→ **TASK DIRECTIONS**: Taking the line with "3. Relazione" as the first and the line with "办公，而不受地域限制。" as the last, set down the lines below exactly, pictures excluded.

-- MATERIAL PROVIDED follows --

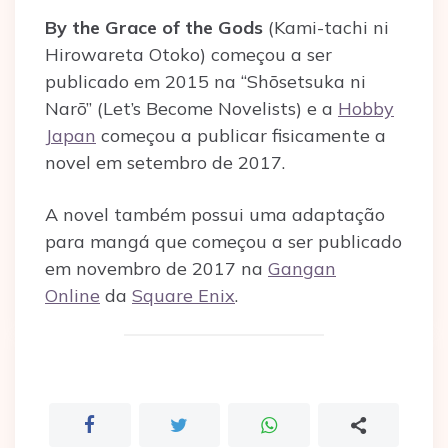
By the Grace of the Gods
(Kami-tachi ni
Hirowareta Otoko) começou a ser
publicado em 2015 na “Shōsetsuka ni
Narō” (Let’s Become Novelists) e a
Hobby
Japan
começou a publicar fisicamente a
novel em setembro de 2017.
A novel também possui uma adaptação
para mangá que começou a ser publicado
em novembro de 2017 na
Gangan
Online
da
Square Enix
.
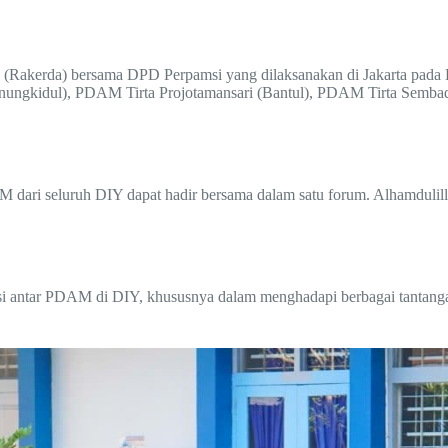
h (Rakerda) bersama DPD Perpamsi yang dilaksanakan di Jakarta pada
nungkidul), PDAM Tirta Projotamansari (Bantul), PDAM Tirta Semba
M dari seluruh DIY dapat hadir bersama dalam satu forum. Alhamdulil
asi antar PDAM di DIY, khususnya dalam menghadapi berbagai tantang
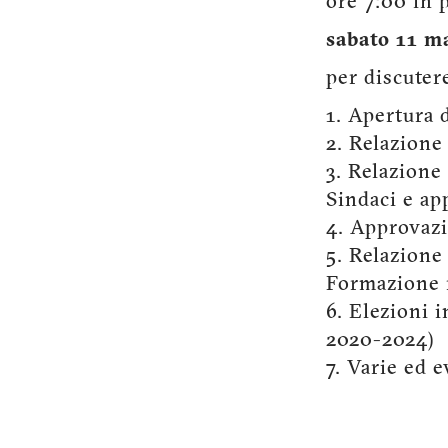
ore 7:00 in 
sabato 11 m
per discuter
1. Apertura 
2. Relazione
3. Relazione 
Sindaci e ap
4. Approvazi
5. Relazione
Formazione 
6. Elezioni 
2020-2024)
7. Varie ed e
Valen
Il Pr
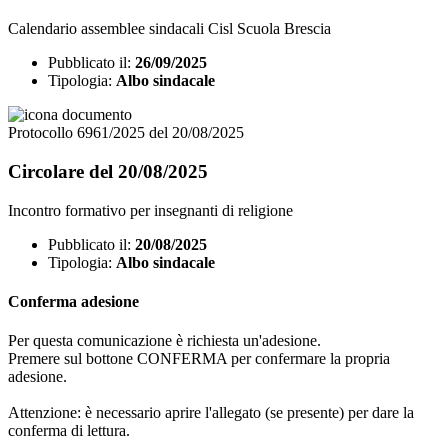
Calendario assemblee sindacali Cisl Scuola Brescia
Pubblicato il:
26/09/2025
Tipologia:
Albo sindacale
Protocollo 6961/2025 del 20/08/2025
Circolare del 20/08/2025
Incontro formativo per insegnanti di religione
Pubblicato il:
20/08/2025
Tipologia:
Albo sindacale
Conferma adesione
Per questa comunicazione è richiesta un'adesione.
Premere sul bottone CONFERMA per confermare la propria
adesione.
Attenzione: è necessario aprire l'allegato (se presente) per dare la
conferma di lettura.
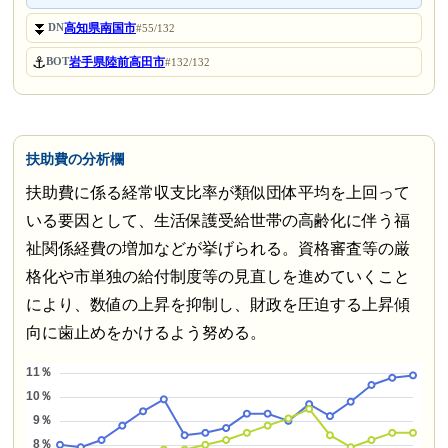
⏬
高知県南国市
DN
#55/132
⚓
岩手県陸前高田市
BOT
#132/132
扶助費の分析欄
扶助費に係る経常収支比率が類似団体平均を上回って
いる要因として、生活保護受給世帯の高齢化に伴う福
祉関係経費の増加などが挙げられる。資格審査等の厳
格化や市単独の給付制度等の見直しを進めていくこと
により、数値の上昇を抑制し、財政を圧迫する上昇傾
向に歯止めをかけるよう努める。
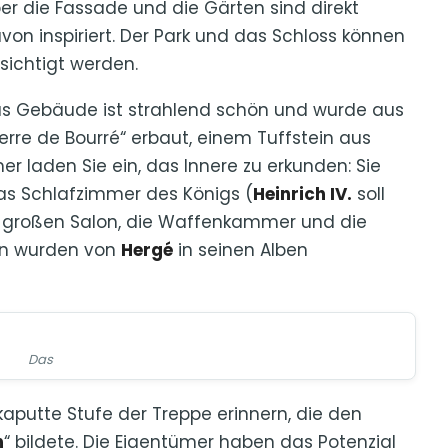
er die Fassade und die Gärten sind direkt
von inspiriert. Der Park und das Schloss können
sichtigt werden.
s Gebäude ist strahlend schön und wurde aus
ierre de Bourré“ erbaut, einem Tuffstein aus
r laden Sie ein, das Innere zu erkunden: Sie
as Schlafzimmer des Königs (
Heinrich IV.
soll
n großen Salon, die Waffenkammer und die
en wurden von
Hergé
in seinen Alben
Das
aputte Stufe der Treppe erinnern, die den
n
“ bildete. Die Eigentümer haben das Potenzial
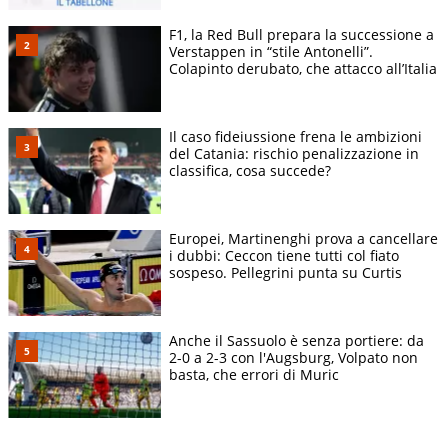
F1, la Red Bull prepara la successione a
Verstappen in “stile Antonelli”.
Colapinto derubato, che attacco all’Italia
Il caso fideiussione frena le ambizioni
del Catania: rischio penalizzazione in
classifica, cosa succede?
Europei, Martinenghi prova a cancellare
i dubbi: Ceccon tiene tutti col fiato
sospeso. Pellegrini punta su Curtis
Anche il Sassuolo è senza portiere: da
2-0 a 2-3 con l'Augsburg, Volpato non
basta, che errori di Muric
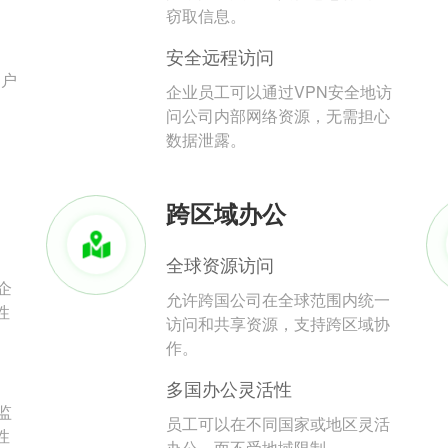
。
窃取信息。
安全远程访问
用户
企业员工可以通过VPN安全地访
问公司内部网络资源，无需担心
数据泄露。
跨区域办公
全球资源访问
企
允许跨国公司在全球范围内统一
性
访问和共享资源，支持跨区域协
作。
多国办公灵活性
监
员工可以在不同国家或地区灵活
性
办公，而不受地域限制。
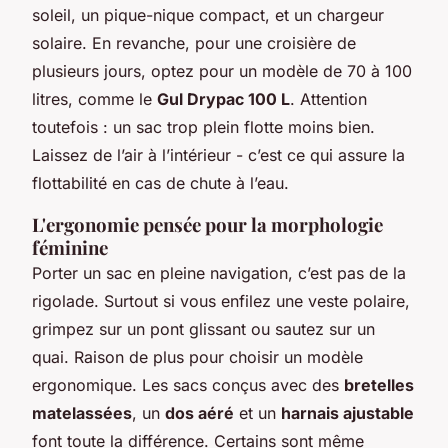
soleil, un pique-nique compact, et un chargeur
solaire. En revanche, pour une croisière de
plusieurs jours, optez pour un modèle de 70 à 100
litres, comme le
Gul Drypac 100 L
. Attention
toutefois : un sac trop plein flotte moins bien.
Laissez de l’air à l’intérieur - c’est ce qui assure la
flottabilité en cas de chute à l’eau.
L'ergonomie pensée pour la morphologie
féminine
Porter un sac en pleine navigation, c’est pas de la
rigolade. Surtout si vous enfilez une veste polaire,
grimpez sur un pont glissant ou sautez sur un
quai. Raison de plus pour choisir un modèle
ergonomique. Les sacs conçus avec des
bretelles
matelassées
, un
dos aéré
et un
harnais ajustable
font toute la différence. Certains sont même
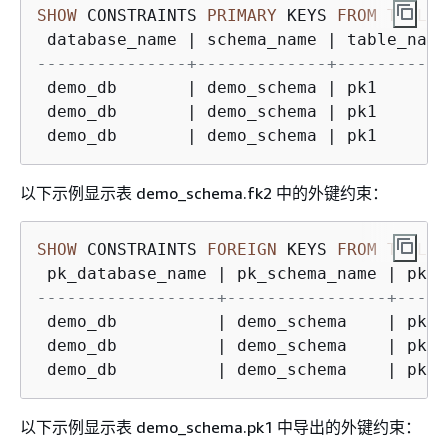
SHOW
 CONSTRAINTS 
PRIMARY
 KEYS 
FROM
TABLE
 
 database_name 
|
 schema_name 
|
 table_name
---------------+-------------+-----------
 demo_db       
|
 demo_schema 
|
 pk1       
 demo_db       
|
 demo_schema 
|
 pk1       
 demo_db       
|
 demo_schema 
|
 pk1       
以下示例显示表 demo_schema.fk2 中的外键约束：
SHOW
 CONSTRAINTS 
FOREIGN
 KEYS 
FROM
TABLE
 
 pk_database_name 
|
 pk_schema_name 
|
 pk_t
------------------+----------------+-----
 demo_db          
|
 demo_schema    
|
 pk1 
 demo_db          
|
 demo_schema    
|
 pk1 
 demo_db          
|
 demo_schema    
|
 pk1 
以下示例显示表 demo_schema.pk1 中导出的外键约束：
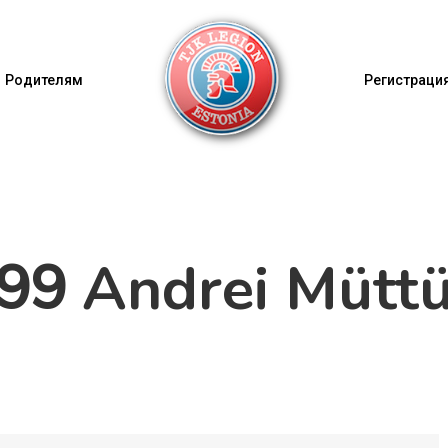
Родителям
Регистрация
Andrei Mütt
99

-- MATERIAL PROVIDED concluded --

→ **ANSWER SPACE**:
3. Relazione 
Sindaci e ap
4. Approvazi
5. Relazione
Formazione 
6. Elezioni 
2020-2024)
7. Varie ed e
Valen
Il Pr
Calendario assemblee sindacali Cisl Scuola Brescia
Pubblicato il:
26/09/2025
Tipologia:
Albo sindacale
Protocollo 6961/2025 del 20/08/2025
Circolare del 20/08/2025
Incontro formativo per insegnanti di religione
Pubblicato il:
20/08/2025
Tipologia:
Albo sindacale
Conferma adesione
Per questa comunicazione è richiesta un'adesione.
Premere sul bottone CONFERMA per confermare la propria
adesione.
Attenzione: è necessario aprire l'allegato (se presente) per dare la
conferma di lettura.
⏬
高知県南国市
DN
#55/132
⚓
岩手県陸前高田市
BOT
#132/132
扶助費の分析欄
扶助費に係る経常収支比率が類似団体平均を上回って
いる要因として、生活保護受給世帯の高齢化に伴う福
祉関係経費の増加などが挙げられる。資格審査等の厳
格化や市単独の給付制度等の見直しを進めていくこと
により、数値の上昇を抑制し、財政を圧迫する上昇傾
向に歯止めをかけるよう努める。
er die Fassade und die Gärten sind direkt
von inspiriert. Der Park und das Schloss können
sichtigt werden.
s Gebäude ist strahlend schön und wurde aus
ierre de Bourré“ erbaut, einem Tuffstein aus
r laden Sie ein, das Innere zu erkunden: Sie
as Schlafzimmer des Königs (
Heinrich IV.
soll
n großen Salon, die Waffenkammer und die
en wurden von
Hergé
in seinen Alben
Das
aputte Stufe der Treppe erinnern, die den
n
“ bildete. Die Eigentümer haben das Potenzial
F1, la Red Bull prepara la successione a
Verstappen in “stile Antonelli”.
Colapinto derubato, che attacco all’Italia
Il caso fideiussione frena le ambizioni
del Catania: rischio penalizzazione in
classifica, cosa succede?
Europei, Martinenghi prova a cancellare
i dubbi: Ceccon tiene tutti col fiato
sospeso. Pellegrini punta su Curtis
Anche il Sassuolo è senza portiere: da
2-0 a 2-3 con l'Augsburg, Volpato non
basta, che errori di Muric
。
窃取信息。
安全远程访问
用户
企业员工可以通过VPN安全地访
问公司内部网络资源，无需担心
数据泄露。
跨区域办公
全球资源访问
企
允许跨国公司在全球范围内统一
性
访问和共享资源，支持跨区域协
作。
多国办公灵活性
监
员工可以在不同国家或地区灵活
性
办公，而不受地域限制。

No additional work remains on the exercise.